===== TASK MATERIAL

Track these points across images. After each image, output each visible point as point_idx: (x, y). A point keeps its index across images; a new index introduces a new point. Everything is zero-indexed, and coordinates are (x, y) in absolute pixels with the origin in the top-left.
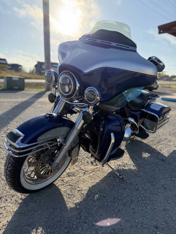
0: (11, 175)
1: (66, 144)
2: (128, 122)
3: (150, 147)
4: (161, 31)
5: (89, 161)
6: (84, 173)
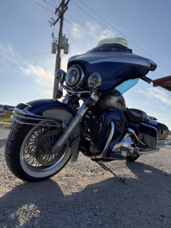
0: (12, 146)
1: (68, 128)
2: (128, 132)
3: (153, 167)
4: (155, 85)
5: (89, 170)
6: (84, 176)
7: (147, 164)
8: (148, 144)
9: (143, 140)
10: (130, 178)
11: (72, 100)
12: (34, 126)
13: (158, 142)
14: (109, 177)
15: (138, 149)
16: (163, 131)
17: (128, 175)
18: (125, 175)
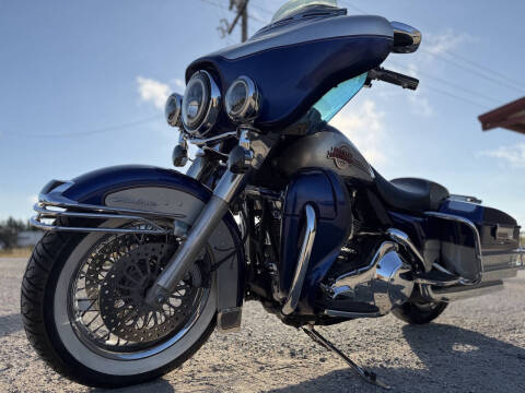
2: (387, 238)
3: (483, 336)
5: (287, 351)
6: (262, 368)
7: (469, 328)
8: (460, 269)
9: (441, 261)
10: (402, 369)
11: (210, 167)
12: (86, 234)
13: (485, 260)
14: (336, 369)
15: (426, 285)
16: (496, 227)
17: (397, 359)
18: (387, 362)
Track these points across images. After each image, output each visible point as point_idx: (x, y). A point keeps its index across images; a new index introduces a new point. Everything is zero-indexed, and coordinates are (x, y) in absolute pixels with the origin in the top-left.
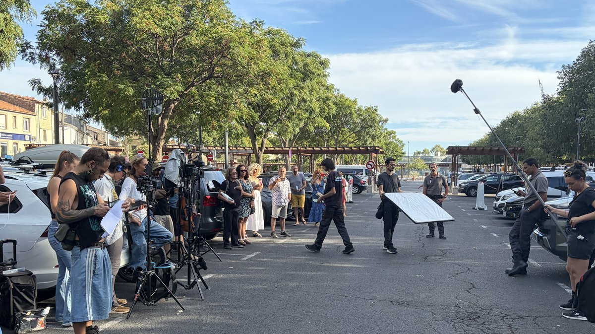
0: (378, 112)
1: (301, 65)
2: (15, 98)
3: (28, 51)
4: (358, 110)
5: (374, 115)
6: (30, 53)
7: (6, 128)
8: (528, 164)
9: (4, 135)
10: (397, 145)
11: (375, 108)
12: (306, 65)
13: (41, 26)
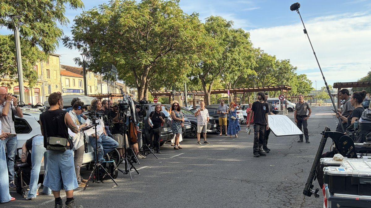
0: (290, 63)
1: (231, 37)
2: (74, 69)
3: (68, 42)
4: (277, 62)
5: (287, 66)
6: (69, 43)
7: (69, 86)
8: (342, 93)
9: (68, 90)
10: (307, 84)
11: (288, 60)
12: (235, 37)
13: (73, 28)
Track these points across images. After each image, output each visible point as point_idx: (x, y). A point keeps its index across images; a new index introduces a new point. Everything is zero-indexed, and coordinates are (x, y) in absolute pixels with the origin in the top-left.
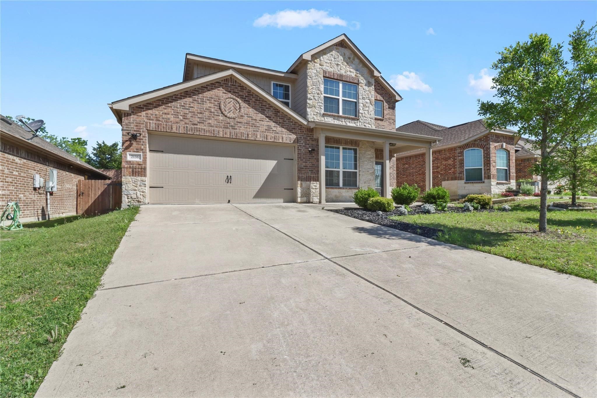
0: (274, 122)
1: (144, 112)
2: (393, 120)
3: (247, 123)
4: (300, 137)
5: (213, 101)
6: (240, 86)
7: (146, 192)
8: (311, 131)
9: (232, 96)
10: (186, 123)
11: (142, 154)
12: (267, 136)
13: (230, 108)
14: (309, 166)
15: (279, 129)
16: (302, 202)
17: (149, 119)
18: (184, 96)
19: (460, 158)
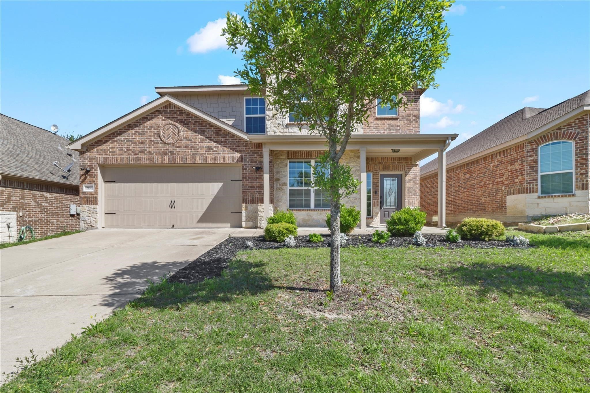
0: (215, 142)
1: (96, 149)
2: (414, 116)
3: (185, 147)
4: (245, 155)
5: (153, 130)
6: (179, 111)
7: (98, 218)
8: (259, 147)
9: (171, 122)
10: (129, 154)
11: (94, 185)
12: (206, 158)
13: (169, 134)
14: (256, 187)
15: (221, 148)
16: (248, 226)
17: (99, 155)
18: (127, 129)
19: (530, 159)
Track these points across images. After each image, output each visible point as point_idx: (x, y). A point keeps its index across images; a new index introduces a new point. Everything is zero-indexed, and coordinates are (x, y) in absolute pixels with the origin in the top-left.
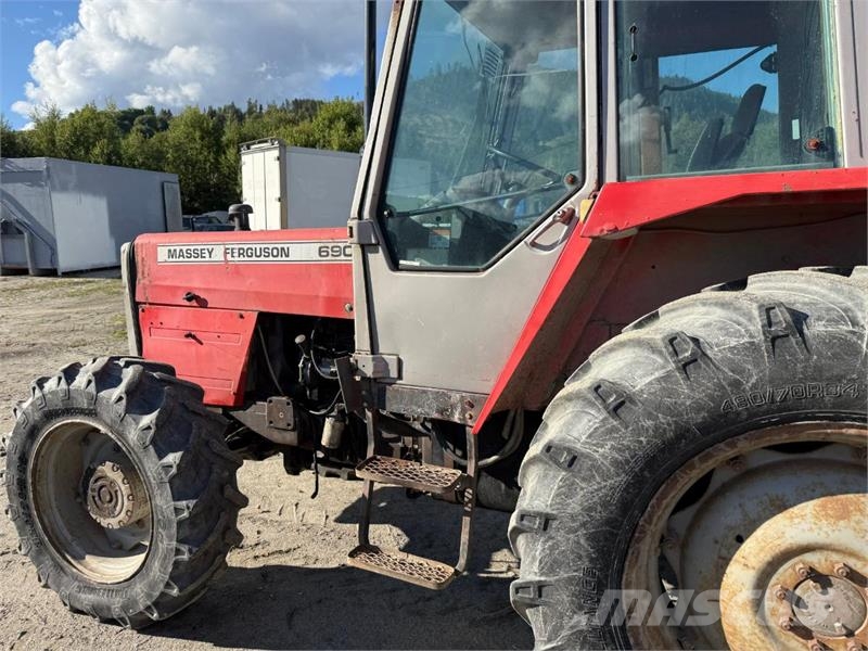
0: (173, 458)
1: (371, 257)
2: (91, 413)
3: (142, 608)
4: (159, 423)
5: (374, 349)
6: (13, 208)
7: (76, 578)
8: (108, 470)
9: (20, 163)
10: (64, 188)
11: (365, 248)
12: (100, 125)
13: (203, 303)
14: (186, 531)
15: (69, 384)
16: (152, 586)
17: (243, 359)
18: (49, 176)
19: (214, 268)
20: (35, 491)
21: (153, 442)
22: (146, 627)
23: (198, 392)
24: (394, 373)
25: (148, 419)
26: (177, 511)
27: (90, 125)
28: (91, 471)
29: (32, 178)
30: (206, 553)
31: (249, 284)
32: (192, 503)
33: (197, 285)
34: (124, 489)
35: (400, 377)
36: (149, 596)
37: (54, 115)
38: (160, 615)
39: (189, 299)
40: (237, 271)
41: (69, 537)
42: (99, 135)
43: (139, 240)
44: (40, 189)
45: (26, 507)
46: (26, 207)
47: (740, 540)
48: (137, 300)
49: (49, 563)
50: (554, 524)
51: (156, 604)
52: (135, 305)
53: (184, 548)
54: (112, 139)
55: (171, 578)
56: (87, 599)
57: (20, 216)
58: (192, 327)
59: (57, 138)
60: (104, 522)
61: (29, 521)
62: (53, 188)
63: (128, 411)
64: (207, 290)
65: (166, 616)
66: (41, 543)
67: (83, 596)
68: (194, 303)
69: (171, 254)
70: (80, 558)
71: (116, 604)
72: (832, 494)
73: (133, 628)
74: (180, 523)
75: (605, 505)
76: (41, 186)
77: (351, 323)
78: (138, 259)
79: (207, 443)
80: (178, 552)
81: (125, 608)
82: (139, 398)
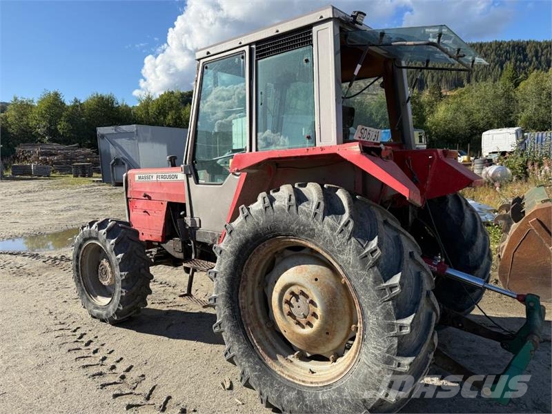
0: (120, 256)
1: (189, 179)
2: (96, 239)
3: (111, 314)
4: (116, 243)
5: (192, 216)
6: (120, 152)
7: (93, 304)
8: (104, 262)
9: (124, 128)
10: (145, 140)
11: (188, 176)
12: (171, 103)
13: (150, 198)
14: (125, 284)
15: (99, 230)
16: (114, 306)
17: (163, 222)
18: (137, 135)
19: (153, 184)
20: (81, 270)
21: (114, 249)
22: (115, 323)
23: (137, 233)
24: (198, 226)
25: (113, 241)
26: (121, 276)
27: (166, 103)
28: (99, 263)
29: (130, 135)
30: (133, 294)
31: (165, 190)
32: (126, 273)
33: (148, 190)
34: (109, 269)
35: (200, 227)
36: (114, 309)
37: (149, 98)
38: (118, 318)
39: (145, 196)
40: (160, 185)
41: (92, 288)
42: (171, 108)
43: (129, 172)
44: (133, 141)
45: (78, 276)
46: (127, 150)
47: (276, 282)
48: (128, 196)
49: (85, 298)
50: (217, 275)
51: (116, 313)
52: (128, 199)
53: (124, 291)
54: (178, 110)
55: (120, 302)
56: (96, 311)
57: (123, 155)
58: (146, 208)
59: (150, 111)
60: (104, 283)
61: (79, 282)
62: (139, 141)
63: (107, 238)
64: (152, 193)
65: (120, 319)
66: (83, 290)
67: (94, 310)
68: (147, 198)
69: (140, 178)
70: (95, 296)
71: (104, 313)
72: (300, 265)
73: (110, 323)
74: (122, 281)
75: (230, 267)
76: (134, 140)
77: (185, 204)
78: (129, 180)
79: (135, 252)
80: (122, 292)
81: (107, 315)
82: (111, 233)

==========

*WORK REQUEST*
Only one part of the material above is to be transcribed, namely the lines starting with the line that has "30: (206, 553)" and going on through the line that has "74: (180, 523)", exactly as they stand.

*RESPONSE TO THIS EXERCISE*
30: (206, 553)
31: (249, 284)
32: (192, 503)
33: (197, 285)
34: (124, 489)
35: (400, 377)
36: (149, 596)
37: (54, 115)
38: (160, 615)
39: (189, 299)
40: (237, 271)
41: (69, 537)
42: (99, 135)
43: (139, 240)
44: (40, 189)
45: (26, 507)
46: (26, 207)
47: (740, 540)
48: (137, 300)
49: (49, 563)
50: (554, 524)
51: (156, 604)
52: (135, 305)
53: (184, 548)
54: (112, 139)
55: (171, 578)
56: (87, 599)
57: (20, 216)
58: (192, 327)
59: (57, 138)
60: (104, 522)
61: (29, 521)
62: (53, 188)
63: (128, 411)
64: (207, 290)
65: (166, 616)
66: (41, 543)
67: (83, 596)
68: (194, 303)
69: (171, 254)
70: (80, 558)
71: (116, 604)
72: (832, 494)
73: (133, 628)
74: (180, 523)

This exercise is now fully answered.